Perimeter Edge Flashing Details

Edge flashing is the most critical component of a roof system, particularly in high-velocity wind regions. The majority of wind damage and roof blow-offs are initiated at the perimeter edge. Flashing application at these points should be compliant with ASCE requirements. It can also be beneficial to review FM Loss Prevention Data Sheet 1-49, “Perimeter Flashing,” for valuable design and application techniques at these vulnerable locations.

Perimeter edge flashing typically begins with some form of perimeter blocking system. The base blocking should be applied to the structural components - not the decking. The blocking system is required for securement of the metal edge coverings. The membrane is typically applied through to the edge of the blocking with the flashing applied from the fascia to 4 inches to 6 inches onto the membrane surface. Some single-ply systems do not require separate flashings.

Gravel stops are applied at the perimeter edge. Fabricated from heavy or light metal, gravel stops are designed to cover the face of the edge and extend out onto the membrane surface. Flashing application depends on the type of metal used. Heavy metal gravel stops are applied over the flashings and secured to the blocking system with appropriate fasteners at the rate required for the buildings wind zone. Heavy metal gravel stops require concealed cleats and expansion joints for expansion and contraction.

Separation of the metal and the membrane are required in lighter metal applications. Flashings are typically applied over the metal in these cases. Some thermoplastic manufacturers require a thermoplastic-coated metal gravel stop is applied with their systems. In these applications, the gravel stop is heat welded to the membrane.
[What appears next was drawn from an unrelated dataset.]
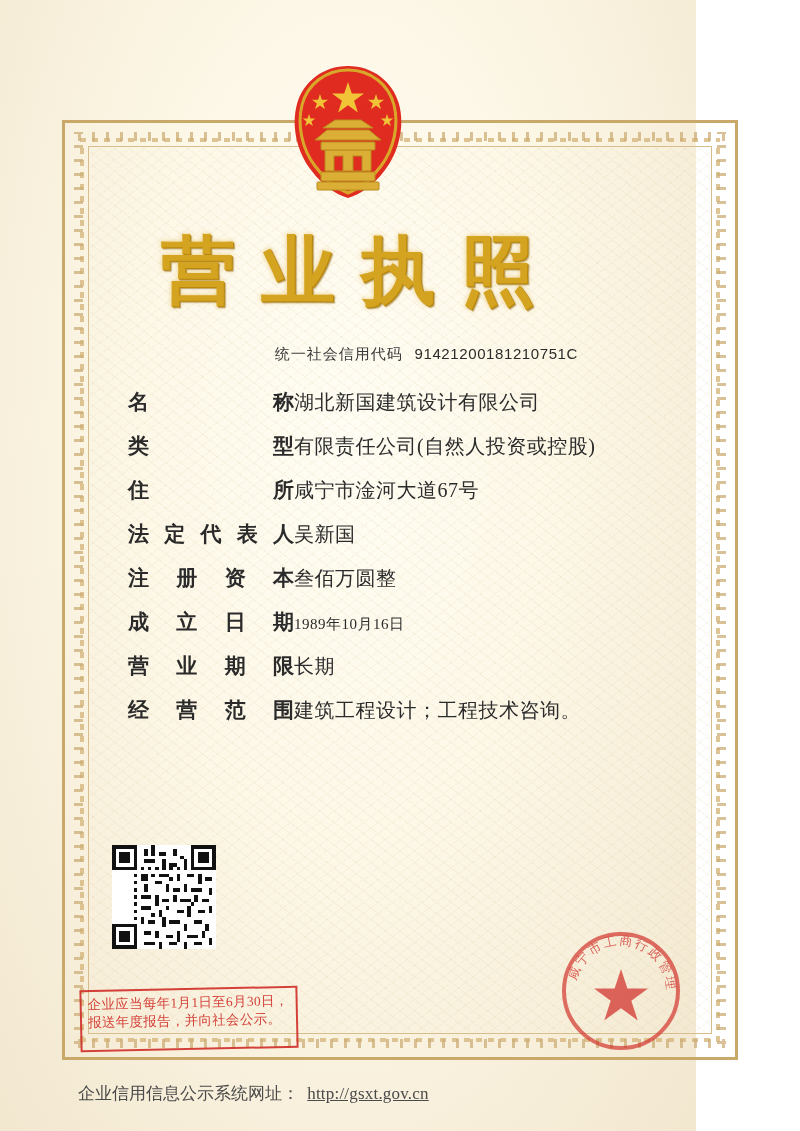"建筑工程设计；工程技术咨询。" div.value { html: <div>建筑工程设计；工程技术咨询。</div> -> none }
Penetration Flashing Details

It is imperative that penetration flashing is completed in accordance with the manufacturer’s requirements and proper roofing procedures. Large penetrations typically require the application of a raised curb. Flashing applications on curbs follow the principles of vertical flashings with the mechanical covering used as the counterflashing. Smaller openings require pitch pockets, which are fabricated from metal and filled in with grout and sealers.

Pipes, vents and stacks are typically field wrapped with a material compatible to the membrane system. Sealing of these materials is accomplished using the manufacturer’s approved adhesives and clamping devices. Many thermoplastic manufacturers provide prefabricated thermoplastic pieces for use at corners and penetrations. Application of these materials is completed by heat-welding the pieces to the membrane.
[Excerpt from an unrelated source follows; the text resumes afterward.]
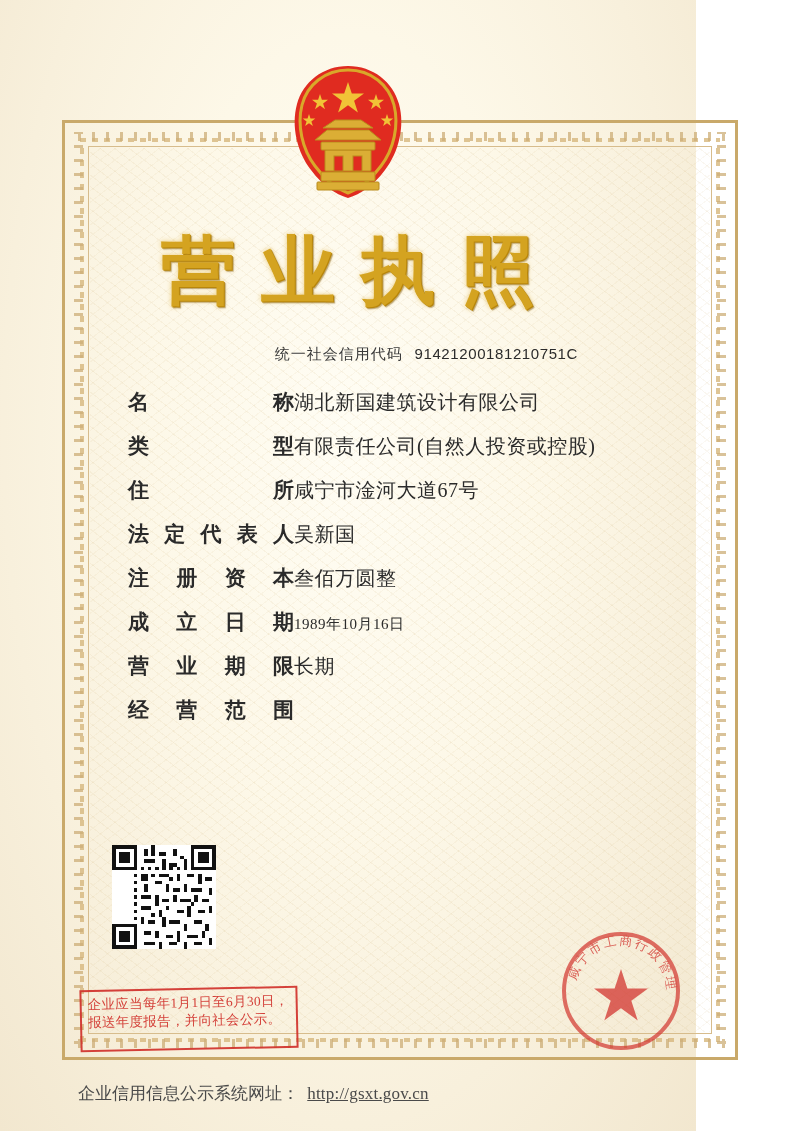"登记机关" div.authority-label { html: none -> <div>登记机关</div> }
Flashing problems account for the majority of roof leaks on low-slope built-up roof systems. Proper flashing design is the responsibility of the roof designer. Adequate research of flashing conditions and the use of proper flashing details is vital to the long-term success of the roof system. Although design is usually not the responsibility of the contractor, awareness of proper details for all types of situations is required to ensure the required installation procedures are completed. This will eliminate flashing problems and costly callbacks, which will satisfy the designer and owner and add to the bottom line.